__Problem to solve__
Print the passage of the image features notes between "Depends on the" and "(e.g. stereo, segmentation)", inclusive.

__Page excerpt__
+--

Description of small point in the image
- Independent of attributes such as location, orientation and scale
Handcrafted dense image features also exist e.g. histogram of gradients (HoG), dense SiFT
From NN:
- Intermediate activations from any type of NN
- Typically dense (for CNNs)
  - Usually much lower resolution than input
- Vector length depends on layer
- Sometimes modified for matching e.g. normalization, reduced dimension with PCA
- Can arise from training a NN on an auxiliary task (e.g. image classification)
Handcrafted vs learned:
- NN features usually perform better on tasks near the training domain,
- Handcrafted features often generalize better
Simpler classifiers with extracted features
- Fine tuning on frozen networks
- SVM (support vector machine), random forest, nearest neighbor etc.
Depends on the quality of the feature extractor
- If extracted from NN running auxiliary task, it may not match the use case
Extremely common use cases:
- Feature matching (e.g. nearest neighbor)
  - Well tested, less likely to fall down when it encounteres unexpected data
- Image retrieval, face recognition (approximate nearest neighbor)
- Shortest path (e.g. skeletonization)
- Graph cut (e.g. stereo, segmentation)

+--

__Data segment__
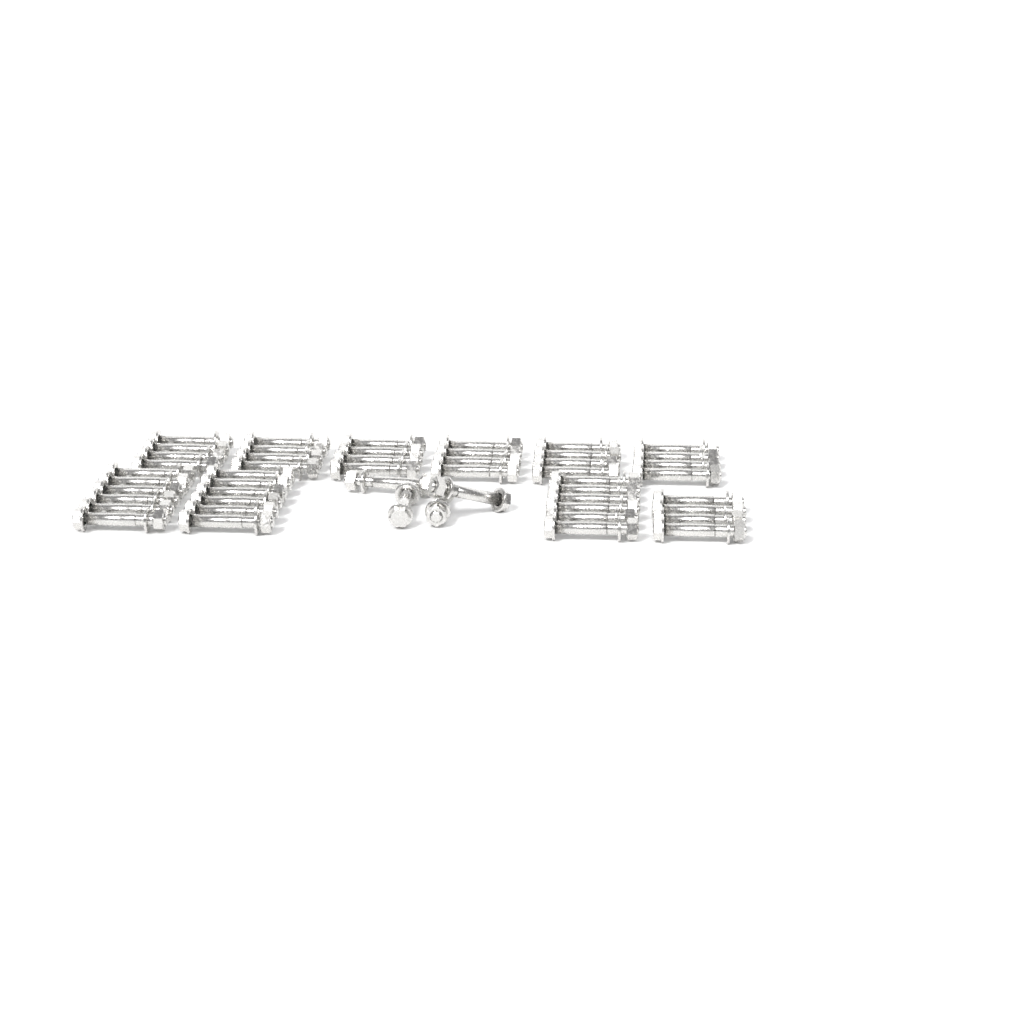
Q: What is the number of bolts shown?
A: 50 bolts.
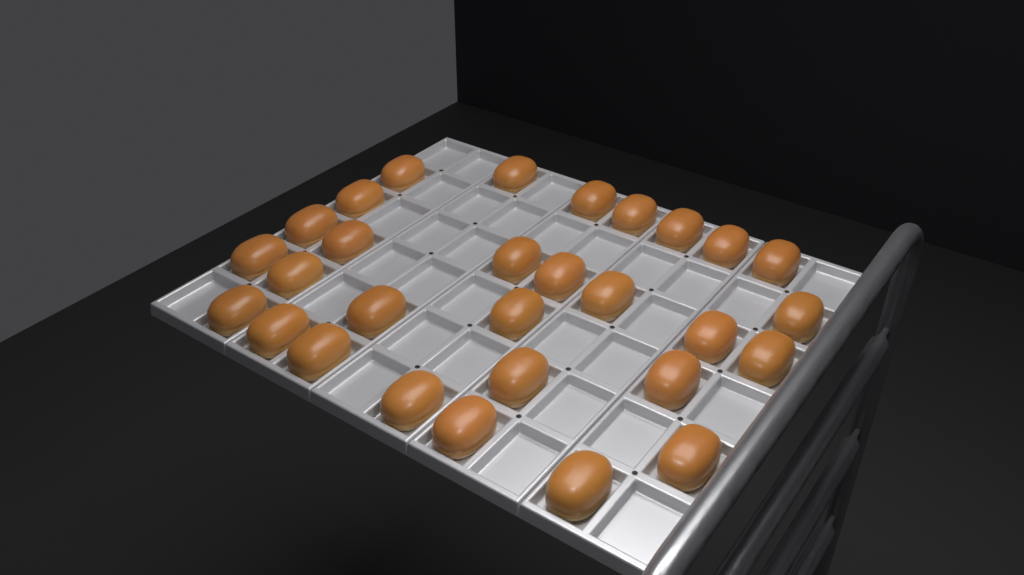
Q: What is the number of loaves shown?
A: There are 29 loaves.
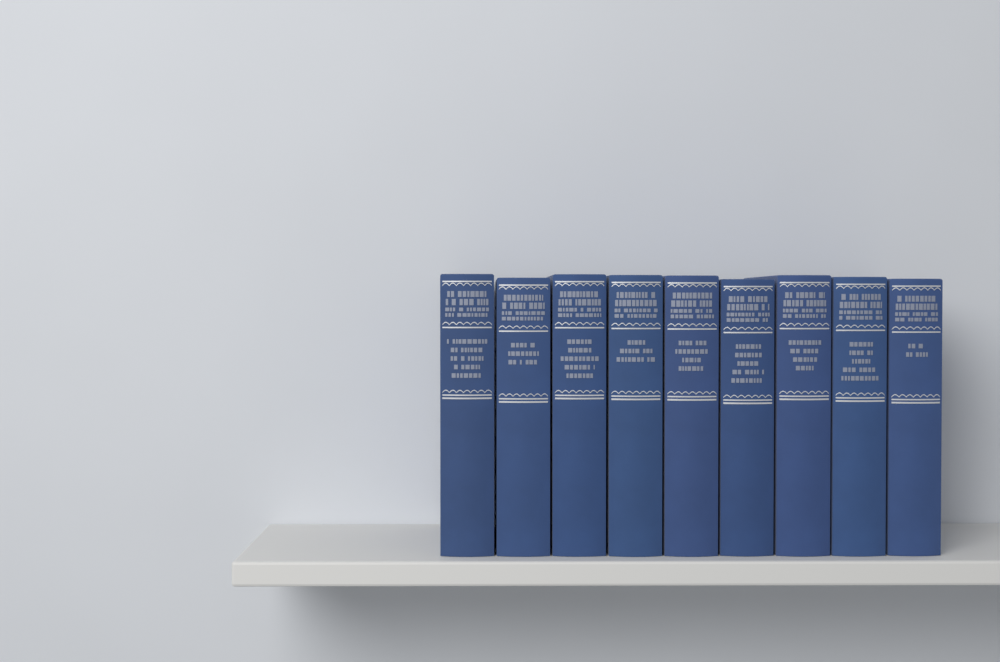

+--

__Result__
Depends on the quality of the feature extractor
- If extracted from NN running auxiliary task, it may not match the use case
Extremely common use cases:
- Feature matching (e.g. nearest neighbor)
  - Well tested, less likely to fall down when it encounteres unexpected data
- Image retrieval, face recognition (approximate nearest neighbor)
- Shortest path (e.g. skeletonization)
- Graph cut (e.g. stereo, segmentation)